So, we can use detection code like the following – note that, as Internet Explorer 5.x implements the getElementById method, we have to check for this when looking for CSS2 and DOM2 compliant browsers:

if (document.all) {
  //
  // code for Internet Explorer 4.x and above goes here
  //
}
if (document.layers) {
  //
  // code for Netscape Navigator 4.x only goes here
  //
}
if (document.getElementById && !document.all) {
  //
  // code for DOM2 and CSS2 compliant clients goes here
  //
} 

Client-side Controls and Applets

Another area where incompatibility has grown to become a real problem is in the use of client-side controls and applets. These can either be downloaded from the server and automatically installed on the client, or the user can install them manually. Installing the browser itself often also installs a set of controls or objects automatically. For example, Internet Explorer installs ActiveX controls that can be used to display structured graphics and work with multimedia resources.

Some of the objects that are installed are universal, for example the control required to display Flash animations. But taking advantage of these kinds of features means assuming that the user is viewing the page in a graphical browser. They might not be. They could be using a specialist user agent of some kind, a text-based browser, a PocketPC, a cellular mobile phone, or even a Web-enabled microwave oven.

Going Back to a Universal Markup Standard

Despite some criticism earlier in this section of the article, W3C have done a remarkable job in the last couple of years in producing up-to-date standards for HTML. They have also looked at the issues regarding the increased take-up of XML (Extensible Markup Language), and the processing of XML document in parsers and though XSLT (the XML Stylesheet Language). As a result of this, we now have a new standard called Extensible Hypertext Markup Language, or XHTML.

XHTML is a reformulation of the latest version of HTML (4.01) into an XML-compliant syntax, so that pages can be understood by current browsers but also be processed by XML-compliant parsers. You'll see in our example code that we use XHTML-compliant syntax, with a closing slash included in elements that traditionally did not have one (such as <br />, <hr /> and <input ... />).

DIRECTIONS FOR THIS TASK:
Repeat, word for word, the portion of the browser-compatibility passage starting with "Some of the" and going on through "Web-enabled microwave oven.".

ENTRIES PROVIDED:

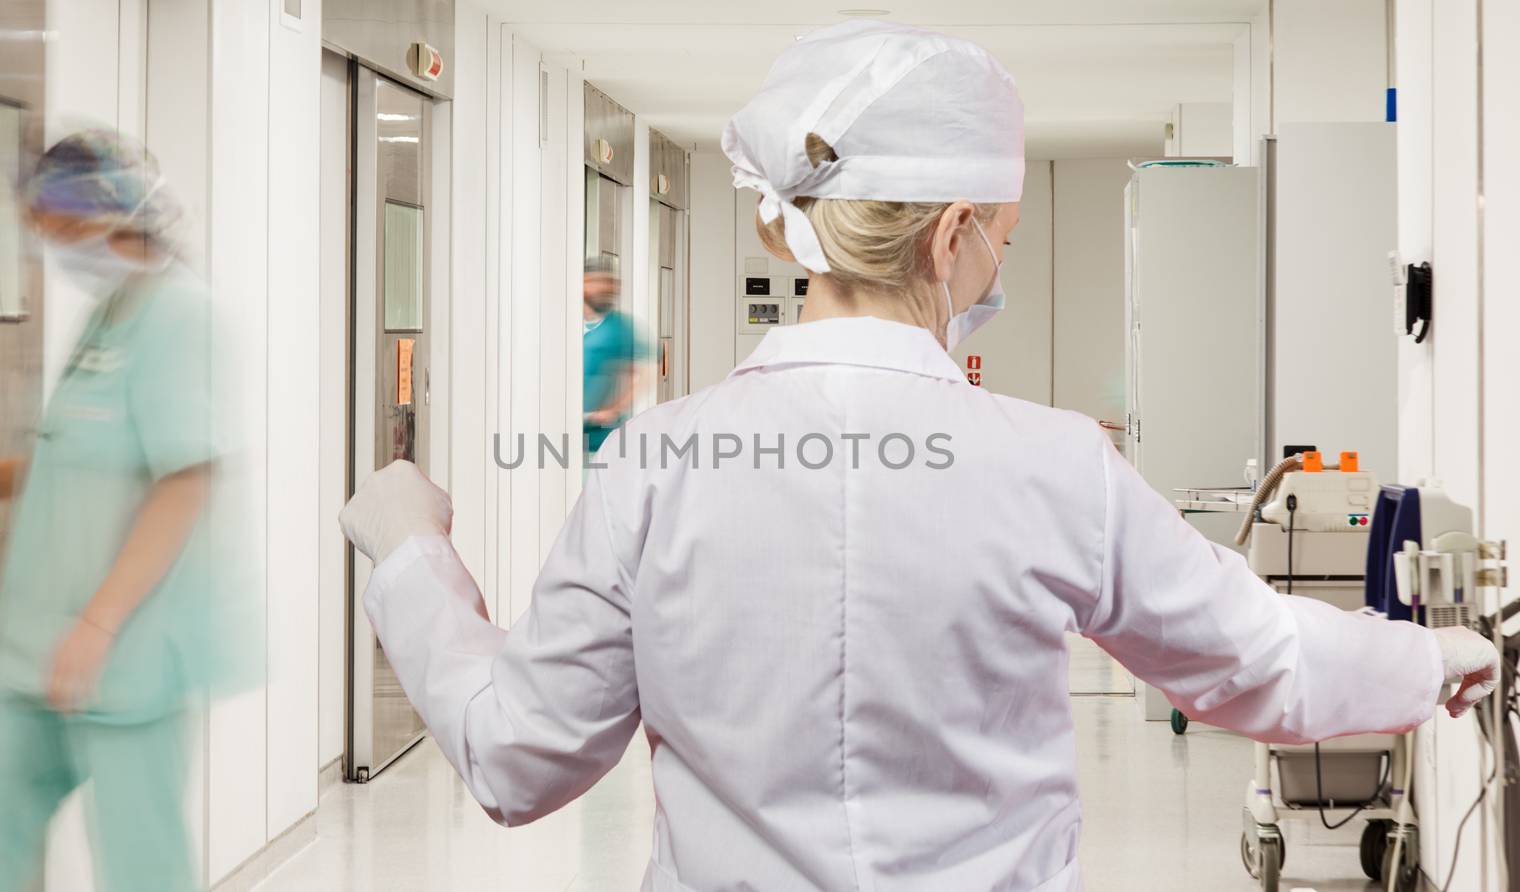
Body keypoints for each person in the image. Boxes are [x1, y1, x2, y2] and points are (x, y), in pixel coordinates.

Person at [338, 21, 1499, 891]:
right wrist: (1438, 654)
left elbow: (515, 758)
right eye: (998, 238)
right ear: (950, 239)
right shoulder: (1052, 466)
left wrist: (409, 553)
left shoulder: (658, 463)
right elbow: (1260, 662)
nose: (996, 266)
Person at [0, 129, 219, 891]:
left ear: (108, 212)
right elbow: (60, 460)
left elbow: (184, 479)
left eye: (56, 224)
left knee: (141, 861)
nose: (48, 243)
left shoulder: (179, 315)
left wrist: (98, 623)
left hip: (124, 657)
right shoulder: (110, 316)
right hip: (35, 651)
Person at [582, 254, 644, 453]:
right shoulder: (561, 323)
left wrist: (614, 410)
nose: (605, 289)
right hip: (557, 428)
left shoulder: (619, 327)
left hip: (600, 437)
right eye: (596, 282)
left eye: (609, 283)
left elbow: (642, 373)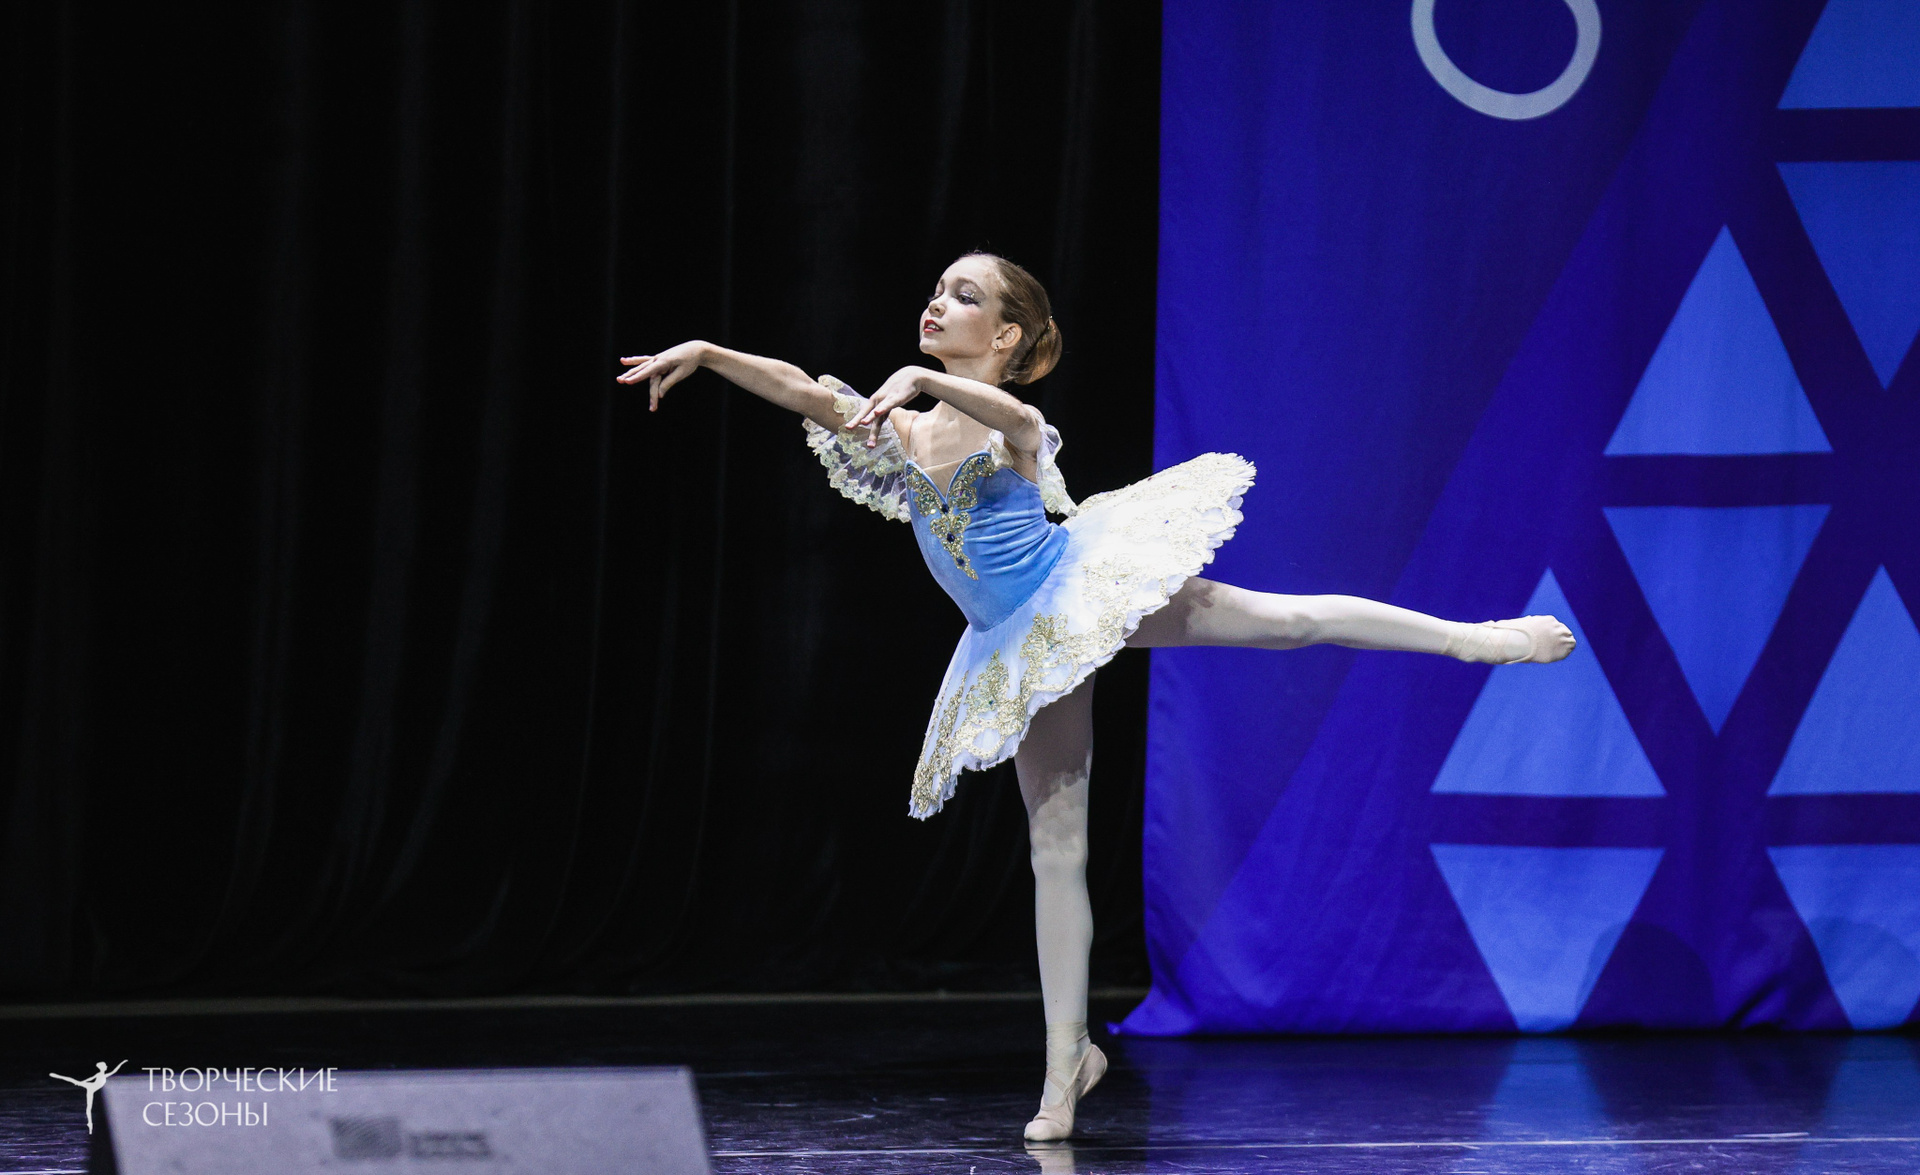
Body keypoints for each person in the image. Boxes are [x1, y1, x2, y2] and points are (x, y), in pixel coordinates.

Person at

EXERCISE RESULT:
Some of the objects that are installed are universal, for example the control required to display Flash animations. But taking advantage of these kinds of features means assuming that the user is viewing the page in a graphical browser. They might not be. They could be using a specialist user agent of some kind, a text-based browser, a PocketPC, a cellular mobile phone, or even a Web-enabled microwave oven.